Dav: Synthicity has some good coders, worth considering those use cases. Astro folks are doing lots of Python code over ginormous data sets. Worth connecting with them. Josh Bloom and Saul Perelmuter. AstroPy developers -- one of them is in that group.
Aaron: How would people interface with you who have a good use case.
Chick: start with me email@example.com
Rachel: The Hacker Within. W 3:30-5:30, meeting in 190 Doe. Most people are doing and talking about Python. Mostly nuclear engineers, but hoping to expand. This might be a fruitful group in which to discuss SEJITS.
Rick Katz: SAIT has schedule builder -- sets of potential schedules for students planning courses -- back-end of a website, dual processor, Python 2.6.8 in a virtual environment; but Python 2.4.3 is more normally installed in our environment.
Rachel: I missed presentation part of this ... but can I ask about messy, multiple language codebases?
Lenny: Most of our work has been Python, but in theory you could handle crosstalk.
Rick Katz: Decorator?
Chick: Yes, Decorator pattern or otherwise overwriting a particular class.
Ryan: Does C code get preserved?
Lenny: Not currently, but it could be.
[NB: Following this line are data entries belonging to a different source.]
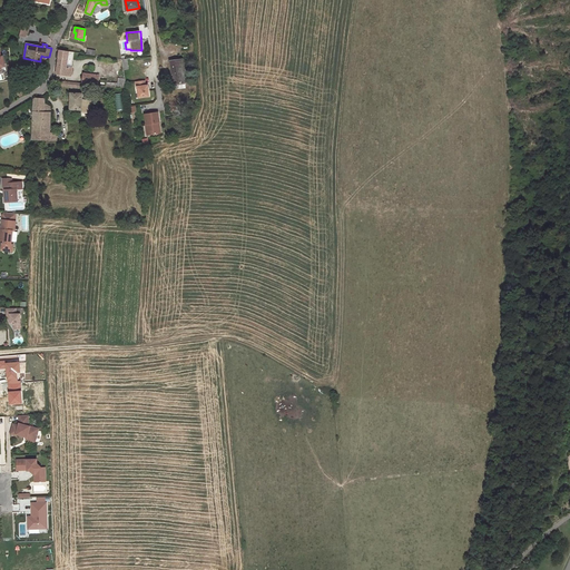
[(67,67),(69,51),(60,50),(56,74),(70,76),(71,68),(67,67)]
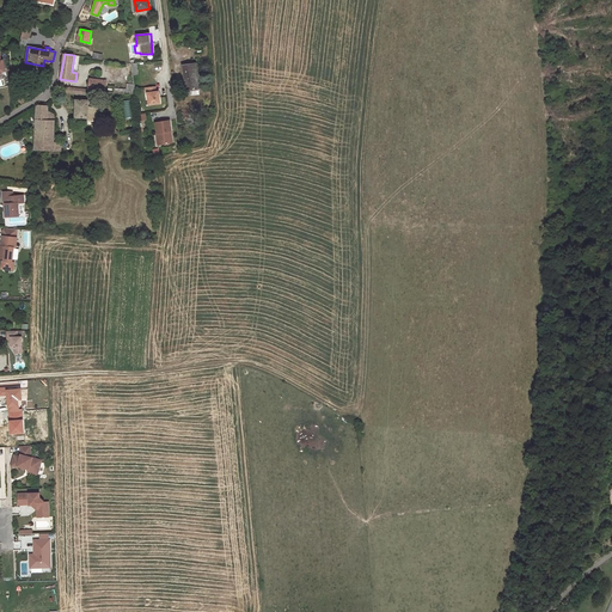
[(197,79),(195,63),(183,66),(184,78),(187,78),(187,81),(185,83),(187,91),(188,96),(200,93),(199,89),(200,89),(199,79),(197,79)]
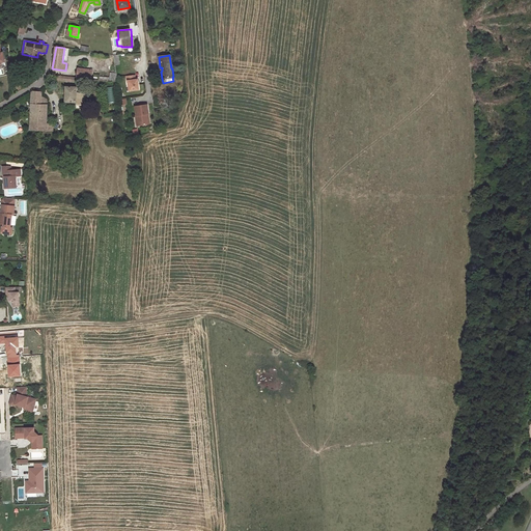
[(90,79),(91,70),(79,68),(78,78),(86,78),(90,79)]
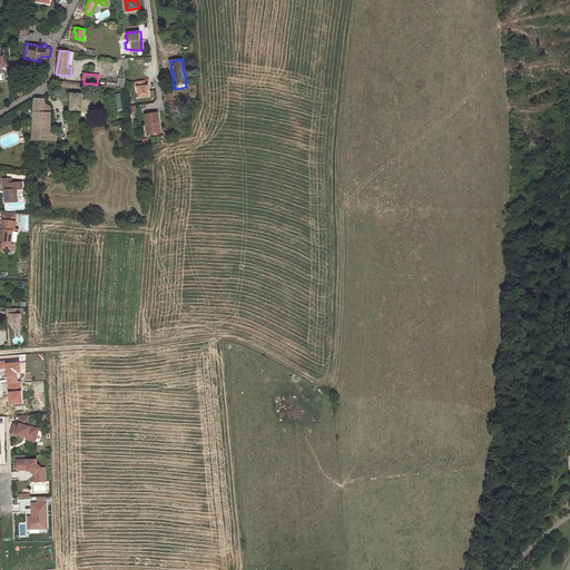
[(149,96),(148,85),(145,86),(145,80),(136,81),(136,87),(137,87),(139,98),(149,96)]
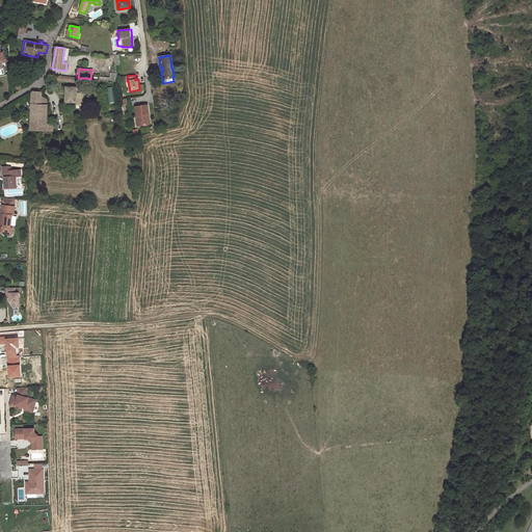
[(76,103),(77,87),(67,87),(65,102),(76,103)]
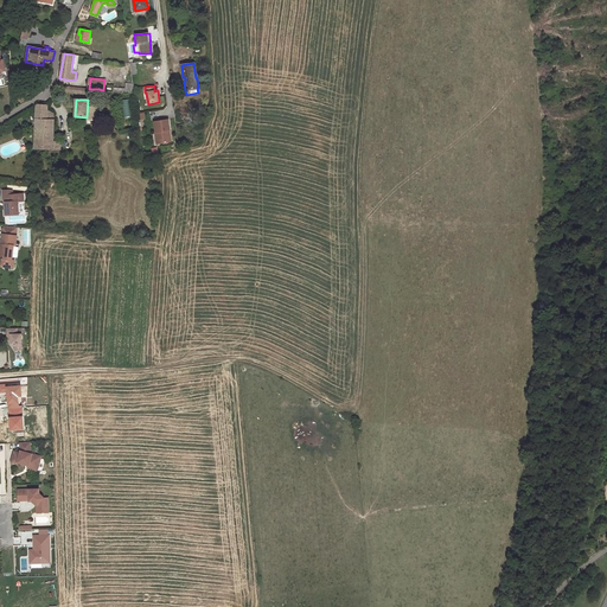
[(133,116),(129,100),(120,101),(122,119),(133,116)]
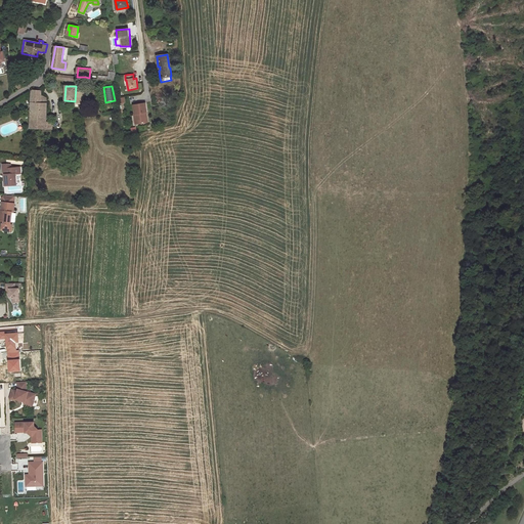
[(46,112),(46,103),(40,103),(41,96),(41,91),(33,90),(32,91),(31,102),(30,128),(45,129),(46,122),(46,118),(45,118),(45,112),(46,112)]
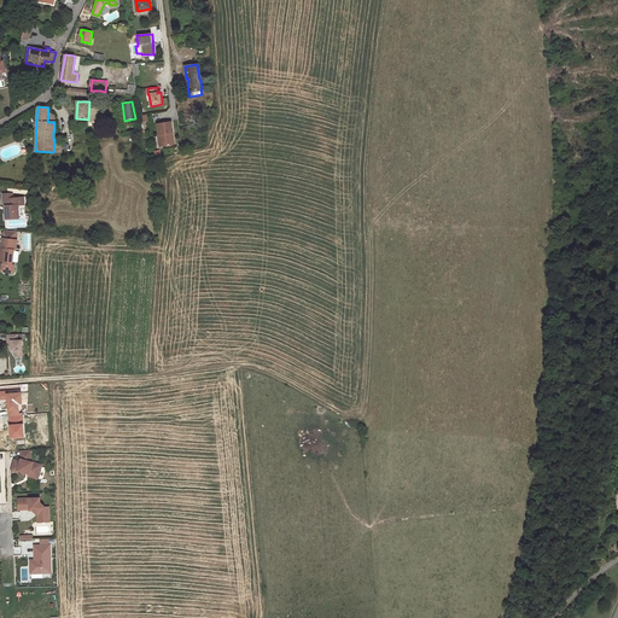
[(173,133),(172,122),(157,124),(158,135),(158,140),(162,139),(163,146),(174,144),(173,136),(172,136),(170,133),(173,133)]
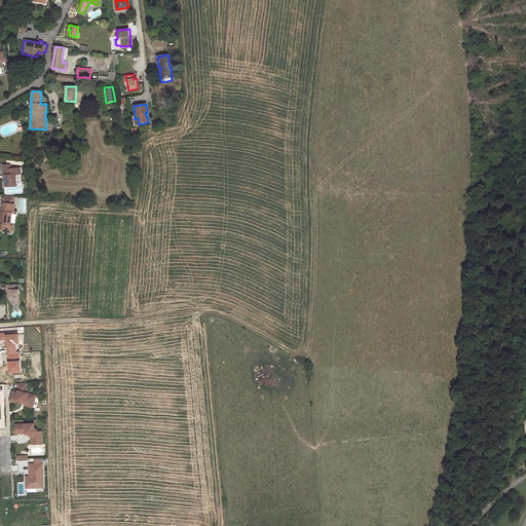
[(21,174),(20,167),(10,168),(10,165),(3,165),(3,176),(5,175),(6,186),(16,185),(15,175),(21,174)]
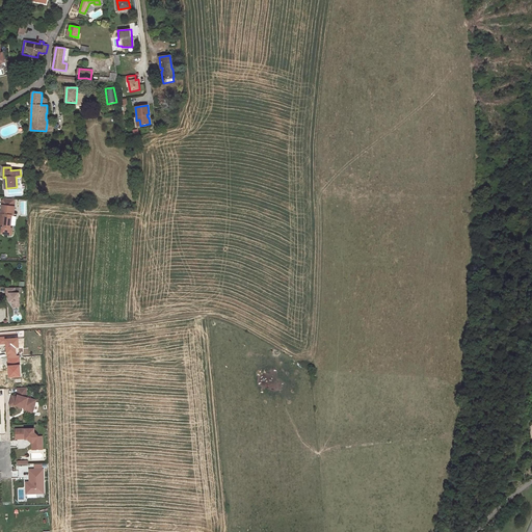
[(14,216),(15,207),(14,207),(15,202),(3,201),(1,213),(0,223),(3,224),(3,228),(2,227),(1,234),(11,235),(12,229),(10,228),(10,225),(11,222),(11,216),(11,215),(14,216)]
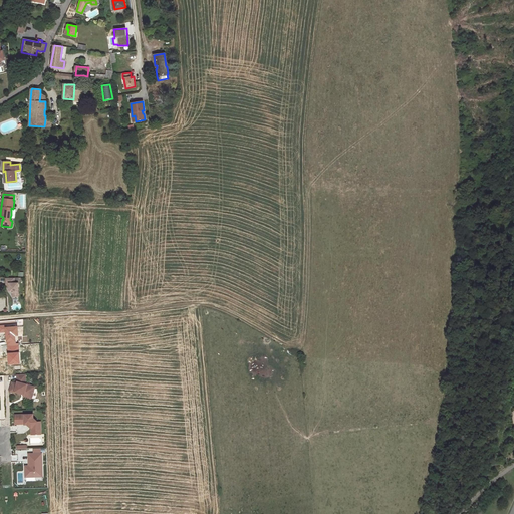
[(18,296),(18,283),(14,283),(14,280),(14,277),(6,277),(6,283),(9,283),(9,289),(12,292),(13,292),(13,296),(18,296)]
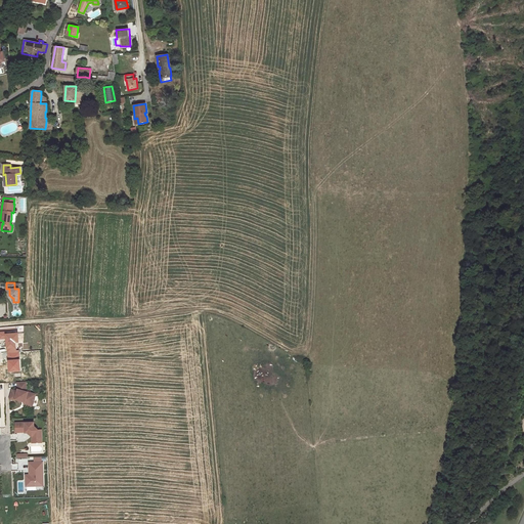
[(12,390),(9,399),(15,400),(15,399),(22,401),(22,399),(25,400),(25,401),(24,404),(32,406),(36,394),(27,392),(26,382),(17,382),(17,389),(17,391),(12,390)]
Caching generated programs.
Brian: Root project at CERN? Interactive C++ -- in a shell.
Aaron: What languages do you support?
Chick: So far just Python. Pressure to support Scala, but there are hurdles there. Down the road: FPGA 'glued' to core, so hardware runs specialized parts of algorithm. Intel is on a path to offering this, but it's not for sale yet.
Dav: Bitcoin group might be folks interested in working on that.
Chick: Pressamonious. Floating point optimization.